[January 2020 update: This is one of those things that worked for a while but which I have since moved away from. I’m leaving the post only to suggest a different thing to try.]
I went to the range a few days ago with my chipping clubs for my annual chipping formula tuneup.
I also brought a putter along, because why not, and because of something I tried while I was putting I’m going to write about putting today, not chipping.
Short putts are stressful. You have to do four things right to sink one: get the right line, get the right speed, align the putter, and make a pure stroke. The first three are purely intellectual, and are not terribly problematic from close in.
The stress starts when you stand over the putt, about to make the stroke. Everything you’ve done so far has been thinking, but you can’t think the ball into the hole. You have to deliver the goods with your body. That’s when nerves kick in.
The solution to all this is to simplify the stroke to minimize the possibility of a physical error. You do that by eliminating the backswing.
In the putting stroke, you start the putter moving, swing it back, stop, and reverse the direction of the putter. At any of those four moments, you can introduce an error into the alignment of the putterface, or the swing path.

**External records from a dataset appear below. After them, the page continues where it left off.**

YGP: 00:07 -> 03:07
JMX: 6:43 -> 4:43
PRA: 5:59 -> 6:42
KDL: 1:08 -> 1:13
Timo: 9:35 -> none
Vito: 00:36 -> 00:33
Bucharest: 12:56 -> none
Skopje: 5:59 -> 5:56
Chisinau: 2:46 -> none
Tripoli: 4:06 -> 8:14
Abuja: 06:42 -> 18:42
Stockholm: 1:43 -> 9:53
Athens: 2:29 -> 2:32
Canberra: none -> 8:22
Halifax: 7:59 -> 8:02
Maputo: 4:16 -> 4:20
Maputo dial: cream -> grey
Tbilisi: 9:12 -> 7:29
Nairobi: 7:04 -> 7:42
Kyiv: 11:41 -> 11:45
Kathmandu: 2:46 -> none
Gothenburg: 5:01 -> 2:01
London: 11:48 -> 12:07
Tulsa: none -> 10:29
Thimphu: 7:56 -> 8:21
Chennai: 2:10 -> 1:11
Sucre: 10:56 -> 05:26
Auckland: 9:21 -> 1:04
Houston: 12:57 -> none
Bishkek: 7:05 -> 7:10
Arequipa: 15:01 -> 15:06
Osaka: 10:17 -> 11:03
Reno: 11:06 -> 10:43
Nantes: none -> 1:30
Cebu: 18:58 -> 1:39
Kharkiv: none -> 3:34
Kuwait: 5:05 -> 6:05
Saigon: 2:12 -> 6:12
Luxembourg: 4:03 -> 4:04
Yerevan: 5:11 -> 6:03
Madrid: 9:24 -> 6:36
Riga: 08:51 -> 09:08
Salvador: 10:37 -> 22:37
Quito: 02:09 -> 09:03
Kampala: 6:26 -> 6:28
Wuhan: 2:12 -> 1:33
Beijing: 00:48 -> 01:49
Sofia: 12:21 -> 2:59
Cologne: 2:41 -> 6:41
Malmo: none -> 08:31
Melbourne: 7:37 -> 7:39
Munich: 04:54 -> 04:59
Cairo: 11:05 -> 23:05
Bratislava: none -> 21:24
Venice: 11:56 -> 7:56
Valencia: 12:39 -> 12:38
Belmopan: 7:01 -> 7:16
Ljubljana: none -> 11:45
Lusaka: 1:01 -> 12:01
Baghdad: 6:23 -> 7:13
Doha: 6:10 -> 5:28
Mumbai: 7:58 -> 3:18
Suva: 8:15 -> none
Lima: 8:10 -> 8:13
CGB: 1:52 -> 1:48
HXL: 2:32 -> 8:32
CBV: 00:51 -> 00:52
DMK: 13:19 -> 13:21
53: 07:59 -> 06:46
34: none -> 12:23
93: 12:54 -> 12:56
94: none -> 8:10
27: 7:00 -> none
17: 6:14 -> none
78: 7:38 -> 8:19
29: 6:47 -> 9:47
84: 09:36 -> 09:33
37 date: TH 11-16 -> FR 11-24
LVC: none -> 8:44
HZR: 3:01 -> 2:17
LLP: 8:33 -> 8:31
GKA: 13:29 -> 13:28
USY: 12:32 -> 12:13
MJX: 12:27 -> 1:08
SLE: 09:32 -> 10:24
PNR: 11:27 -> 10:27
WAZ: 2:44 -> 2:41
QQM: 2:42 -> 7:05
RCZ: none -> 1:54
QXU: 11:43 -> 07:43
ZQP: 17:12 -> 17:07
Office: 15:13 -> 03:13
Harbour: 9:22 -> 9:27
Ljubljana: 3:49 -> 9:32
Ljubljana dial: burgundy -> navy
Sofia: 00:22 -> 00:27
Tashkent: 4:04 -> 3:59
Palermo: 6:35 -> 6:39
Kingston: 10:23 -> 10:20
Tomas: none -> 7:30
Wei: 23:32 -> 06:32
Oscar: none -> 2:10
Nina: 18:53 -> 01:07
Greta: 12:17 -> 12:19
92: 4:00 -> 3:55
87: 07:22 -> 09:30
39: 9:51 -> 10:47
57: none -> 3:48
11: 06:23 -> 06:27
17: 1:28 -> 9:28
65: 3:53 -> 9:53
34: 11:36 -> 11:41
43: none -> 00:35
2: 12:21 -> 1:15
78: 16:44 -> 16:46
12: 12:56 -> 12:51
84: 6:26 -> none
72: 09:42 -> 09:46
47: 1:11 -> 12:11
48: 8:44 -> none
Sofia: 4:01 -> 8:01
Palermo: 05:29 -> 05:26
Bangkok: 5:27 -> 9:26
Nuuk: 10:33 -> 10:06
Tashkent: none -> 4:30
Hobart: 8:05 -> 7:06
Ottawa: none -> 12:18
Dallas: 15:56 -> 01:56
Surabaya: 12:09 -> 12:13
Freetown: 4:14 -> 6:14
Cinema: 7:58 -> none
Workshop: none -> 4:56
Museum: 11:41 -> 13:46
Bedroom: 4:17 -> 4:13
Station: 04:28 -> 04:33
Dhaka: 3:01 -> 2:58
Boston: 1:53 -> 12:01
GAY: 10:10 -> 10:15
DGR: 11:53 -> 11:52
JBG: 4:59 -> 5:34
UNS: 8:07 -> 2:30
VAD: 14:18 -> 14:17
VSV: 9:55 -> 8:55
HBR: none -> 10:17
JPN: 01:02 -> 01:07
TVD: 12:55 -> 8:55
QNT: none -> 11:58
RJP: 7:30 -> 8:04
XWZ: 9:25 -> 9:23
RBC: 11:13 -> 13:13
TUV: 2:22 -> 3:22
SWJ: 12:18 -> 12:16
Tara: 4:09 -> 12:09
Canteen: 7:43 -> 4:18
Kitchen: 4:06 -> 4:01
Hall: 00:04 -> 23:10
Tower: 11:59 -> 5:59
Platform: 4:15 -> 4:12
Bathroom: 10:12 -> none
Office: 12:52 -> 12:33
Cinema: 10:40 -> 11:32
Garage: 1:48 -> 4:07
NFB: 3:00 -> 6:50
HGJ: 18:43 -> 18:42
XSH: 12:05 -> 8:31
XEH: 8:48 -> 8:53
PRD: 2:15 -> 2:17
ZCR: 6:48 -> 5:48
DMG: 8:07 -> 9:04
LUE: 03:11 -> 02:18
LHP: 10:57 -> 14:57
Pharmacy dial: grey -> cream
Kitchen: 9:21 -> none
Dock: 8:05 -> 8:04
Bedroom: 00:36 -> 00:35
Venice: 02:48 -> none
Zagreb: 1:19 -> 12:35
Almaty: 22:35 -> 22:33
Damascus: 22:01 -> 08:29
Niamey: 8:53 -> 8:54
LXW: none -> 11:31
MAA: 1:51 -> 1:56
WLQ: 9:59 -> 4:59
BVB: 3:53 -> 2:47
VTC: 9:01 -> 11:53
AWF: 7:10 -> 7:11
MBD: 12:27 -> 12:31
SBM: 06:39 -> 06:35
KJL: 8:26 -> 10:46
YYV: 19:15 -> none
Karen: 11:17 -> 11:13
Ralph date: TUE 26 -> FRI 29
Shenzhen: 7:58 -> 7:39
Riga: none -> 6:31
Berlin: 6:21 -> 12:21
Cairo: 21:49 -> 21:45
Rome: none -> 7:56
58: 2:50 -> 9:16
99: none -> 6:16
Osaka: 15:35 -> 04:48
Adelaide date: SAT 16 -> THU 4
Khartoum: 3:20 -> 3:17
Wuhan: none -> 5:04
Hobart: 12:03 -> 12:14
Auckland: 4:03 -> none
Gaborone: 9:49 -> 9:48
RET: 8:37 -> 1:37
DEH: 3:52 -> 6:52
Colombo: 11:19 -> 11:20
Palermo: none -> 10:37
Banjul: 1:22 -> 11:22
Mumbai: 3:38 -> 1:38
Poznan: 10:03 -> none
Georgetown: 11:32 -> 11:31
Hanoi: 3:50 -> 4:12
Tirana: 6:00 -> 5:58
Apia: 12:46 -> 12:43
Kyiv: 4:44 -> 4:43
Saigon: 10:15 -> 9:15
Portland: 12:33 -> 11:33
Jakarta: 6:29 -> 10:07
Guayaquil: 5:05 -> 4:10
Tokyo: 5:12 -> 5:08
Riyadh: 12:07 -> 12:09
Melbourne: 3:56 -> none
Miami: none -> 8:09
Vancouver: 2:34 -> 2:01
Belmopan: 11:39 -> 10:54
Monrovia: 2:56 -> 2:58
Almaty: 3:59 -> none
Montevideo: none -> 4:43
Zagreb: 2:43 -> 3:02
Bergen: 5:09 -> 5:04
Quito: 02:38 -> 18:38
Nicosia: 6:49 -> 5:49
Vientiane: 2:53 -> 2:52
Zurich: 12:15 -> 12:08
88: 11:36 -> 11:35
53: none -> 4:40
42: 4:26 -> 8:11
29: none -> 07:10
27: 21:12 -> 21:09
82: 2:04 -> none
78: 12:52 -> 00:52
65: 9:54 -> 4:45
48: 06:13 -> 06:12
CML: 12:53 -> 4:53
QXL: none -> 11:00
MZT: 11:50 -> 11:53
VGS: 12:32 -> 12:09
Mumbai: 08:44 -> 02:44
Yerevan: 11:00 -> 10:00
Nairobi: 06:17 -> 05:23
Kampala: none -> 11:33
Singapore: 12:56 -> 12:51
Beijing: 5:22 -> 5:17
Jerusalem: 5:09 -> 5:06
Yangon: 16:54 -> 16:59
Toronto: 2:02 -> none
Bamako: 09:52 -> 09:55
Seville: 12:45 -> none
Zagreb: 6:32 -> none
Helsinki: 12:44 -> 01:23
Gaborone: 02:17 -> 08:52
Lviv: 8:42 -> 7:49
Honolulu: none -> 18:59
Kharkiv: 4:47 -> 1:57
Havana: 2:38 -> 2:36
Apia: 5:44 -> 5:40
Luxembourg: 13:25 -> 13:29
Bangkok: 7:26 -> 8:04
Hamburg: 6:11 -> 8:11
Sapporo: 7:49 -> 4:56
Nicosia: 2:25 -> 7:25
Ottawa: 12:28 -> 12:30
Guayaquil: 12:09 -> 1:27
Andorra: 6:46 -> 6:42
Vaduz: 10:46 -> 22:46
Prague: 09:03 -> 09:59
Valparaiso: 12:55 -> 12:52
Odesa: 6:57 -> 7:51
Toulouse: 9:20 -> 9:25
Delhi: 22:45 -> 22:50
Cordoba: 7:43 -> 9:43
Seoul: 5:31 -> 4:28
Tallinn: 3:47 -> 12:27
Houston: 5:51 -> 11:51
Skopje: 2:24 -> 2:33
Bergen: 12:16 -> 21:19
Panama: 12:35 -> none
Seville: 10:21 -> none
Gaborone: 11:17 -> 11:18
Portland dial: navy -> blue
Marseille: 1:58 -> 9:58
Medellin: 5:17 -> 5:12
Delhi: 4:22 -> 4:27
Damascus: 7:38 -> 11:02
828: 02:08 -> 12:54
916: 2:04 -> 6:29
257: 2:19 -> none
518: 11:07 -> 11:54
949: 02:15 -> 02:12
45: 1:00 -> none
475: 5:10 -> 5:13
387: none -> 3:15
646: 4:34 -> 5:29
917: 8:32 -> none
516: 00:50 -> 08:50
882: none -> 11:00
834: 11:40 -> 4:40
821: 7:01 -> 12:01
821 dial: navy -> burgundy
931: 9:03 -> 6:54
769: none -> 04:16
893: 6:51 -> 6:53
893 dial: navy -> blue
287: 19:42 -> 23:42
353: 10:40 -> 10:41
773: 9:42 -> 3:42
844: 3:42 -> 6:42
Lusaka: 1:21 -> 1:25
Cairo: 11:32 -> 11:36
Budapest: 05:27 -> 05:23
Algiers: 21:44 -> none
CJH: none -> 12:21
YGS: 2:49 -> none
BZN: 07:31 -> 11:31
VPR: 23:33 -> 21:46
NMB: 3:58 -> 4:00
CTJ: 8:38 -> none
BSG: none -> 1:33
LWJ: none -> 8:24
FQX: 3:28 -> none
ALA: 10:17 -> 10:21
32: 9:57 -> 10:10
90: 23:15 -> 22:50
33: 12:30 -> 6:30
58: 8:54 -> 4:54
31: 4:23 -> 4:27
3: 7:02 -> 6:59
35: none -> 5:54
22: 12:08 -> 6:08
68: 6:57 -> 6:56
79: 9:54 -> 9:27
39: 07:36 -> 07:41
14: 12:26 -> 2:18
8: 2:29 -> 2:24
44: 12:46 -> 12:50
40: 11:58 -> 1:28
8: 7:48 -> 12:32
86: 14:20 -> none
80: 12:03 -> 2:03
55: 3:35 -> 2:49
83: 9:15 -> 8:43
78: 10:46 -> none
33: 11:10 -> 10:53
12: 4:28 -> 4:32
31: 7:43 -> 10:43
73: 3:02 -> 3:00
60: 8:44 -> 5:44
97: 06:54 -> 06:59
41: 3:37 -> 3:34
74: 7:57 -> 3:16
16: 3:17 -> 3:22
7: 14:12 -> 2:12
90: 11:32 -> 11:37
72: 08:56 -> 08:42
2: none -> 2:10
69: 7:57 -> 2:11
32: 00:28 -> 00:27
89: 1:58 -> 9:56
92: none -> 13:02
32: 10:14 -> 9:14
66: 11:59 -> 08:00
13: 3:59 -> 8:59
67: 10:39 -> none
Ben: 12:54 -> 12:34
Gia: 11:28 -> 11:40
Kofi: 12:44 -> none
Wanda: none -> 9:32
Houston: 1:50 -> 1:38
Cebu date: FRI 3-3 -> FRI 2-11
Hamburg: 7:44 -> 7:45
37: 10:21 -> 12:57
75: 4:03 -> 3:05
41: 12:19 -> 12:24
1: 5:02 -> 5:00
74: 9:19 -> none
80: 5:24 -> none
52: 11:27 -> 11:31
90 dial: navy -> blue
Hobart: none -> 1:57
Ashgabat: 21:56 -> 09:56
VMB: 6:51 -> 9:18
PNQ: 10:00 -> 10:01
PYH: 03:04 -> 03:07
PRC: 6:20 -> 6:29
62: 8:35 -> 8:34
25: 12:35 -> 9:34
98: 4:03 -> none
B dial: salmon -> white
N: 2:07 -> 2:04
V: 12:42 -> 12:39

By taking out the backswing, you remove all four of those opportunities for error from the stroke. There is nothing left but a pure forward motion of the putter along the starting line, with a square putterface.
If you made the right read and aligned your putter correctly, the ball will go in.
Here’s how it works.
Draw an imaginary line on the green that goes through the ball toward your aiming point. The line extends on both sides of the ball.
Set the putter down behind the ball, all lined up, then set it straight back about 4 inches behind the ball without disturbing the putterface alignment. Now just swing the putter gently forward, through the ball, along the imaginary line.
To keep yourself from jerking the club forward, pretend that you are compressing the distance between the putter and the ball. I know the sounds kind of odd, but try it and you will see what I mean.
I find this method to work best for putts of eight feet at most, better at six feet and under, because you don’t want to have any power in the stroke. Again, it’s just a gentle swing forward.
Do give this a try. Work on it a bit a home first, the take it to the practice green.
I can’t guarantee you will never miss a short putt again, but I think I can guarantee you’ll make more of them that you do now.